Apesar dos avanços em termos de políticas públicas, de organizações e de uma parcela dos meios de comunicação, nós sabemos que ainda há muita homofobia e muita violência. Um paradoxo, porque no momento que temos avanços, ao mesmo tempo temos essa violência absurda. Então, qualquer obra que trate desse tema com respeito, tem relevância por mais simples que seja. Eu vejo muito nos festivais LGBTQIA+ ou mesmo em outros festivais, que são muitos os temas abordados e ao mesmo tempo são muitas as questões que ainda que não foram devidamente mapeadas e equacionadas. Então, qualquer obra audiovisual, por mais simples que seja, é importante que seja mostrada e que circule para além dessa bolha do circuito LGBTQIA+, ocupando também outros espaços.
Um filme como Consuella mostra a relevância de personagens como ela, que desafiaram as normas e as regras, embora haja um certo glamour. Consuella fez parte, digamos assim, daquele universo das travestis como Jane Di Castro e Rogéria, que foram para Europa e voltavam bem glamourizadas, quase cópias de grandes atrizes de cinema. Então, há uma exibição de um certo luxo. Mas, mesmo assim, elas foram muito importantes, porque as travestis, as mulheres trans e os gays eram perseguidos e elas sempre foram muito mais discriminadas, sempre sofreram muito. E, de alguma forma, Consuella não tinha essa pretensão política, mas a sua existência já era política, no sentido de desafiar as normas, de se impor na sociedade, de não levar desaforo pra casa, porque não era fácil sair na rua de dia, em uma época em que travesti só saía depois das seis da noite.

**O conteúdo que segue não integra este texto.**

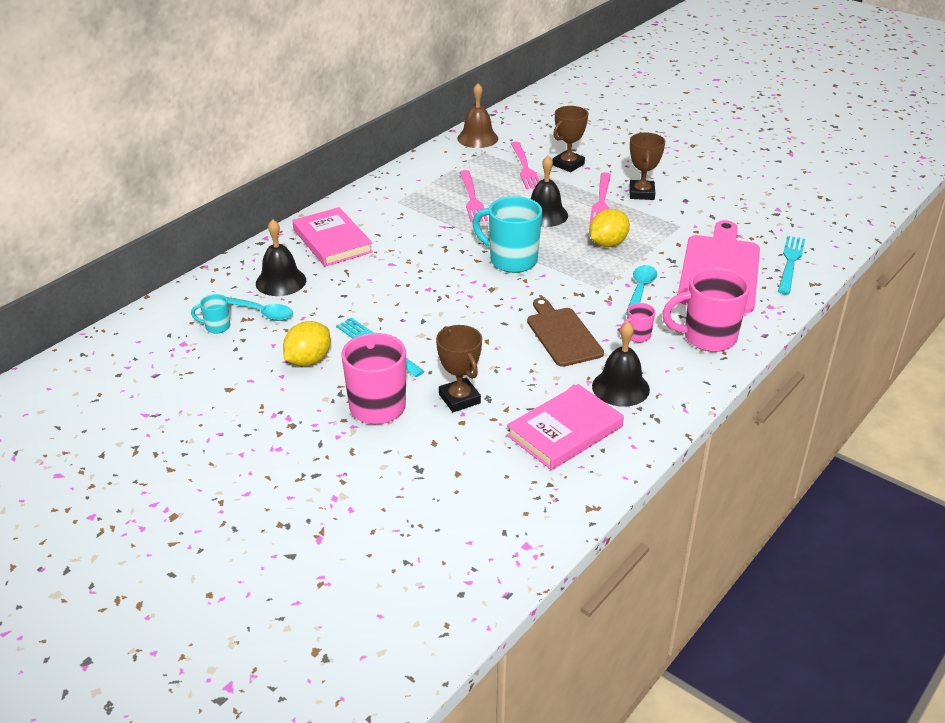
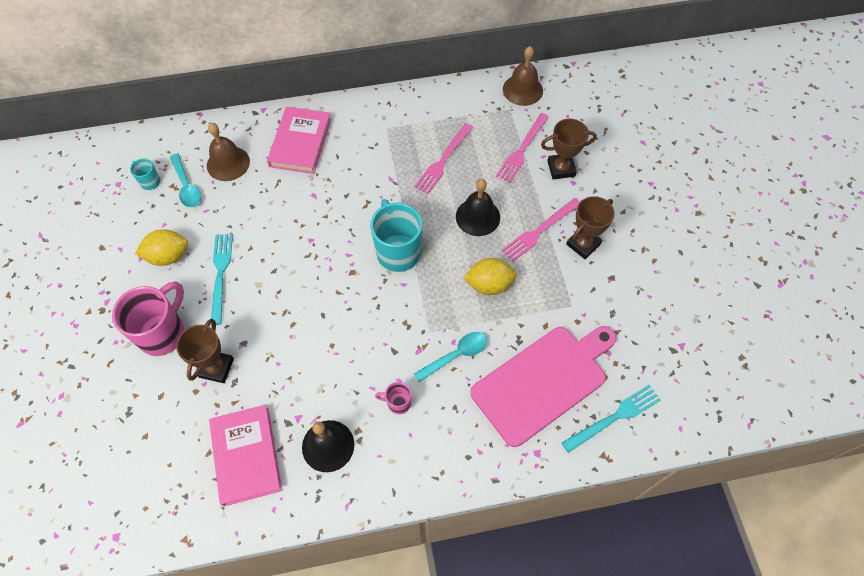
camera: 40 degrees right, 25 degrees up
black bell [256,219,306,296] -> brown bell [207,123,250,181]
pink book [507,384,624,470] -> pink book turned 75 degrees clockwise [209,405,282,506]
brown cutting board [527,298,604,367] -> none
pink mug [662,268,750,352] -> none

Tudo isso inspirou as outras e contribuiu para as mudanças que a gente vê posteriormente. Então retratar isso é importante paras novas gerações de travestis e mulheres trans, que estão lutando e brigando por um espaço. E acredito que é uma forma de estimulá-las a fazer os filmes e não eu. Para elas serem protagonistas das suas próprias obras, não serem simplesmente personagens.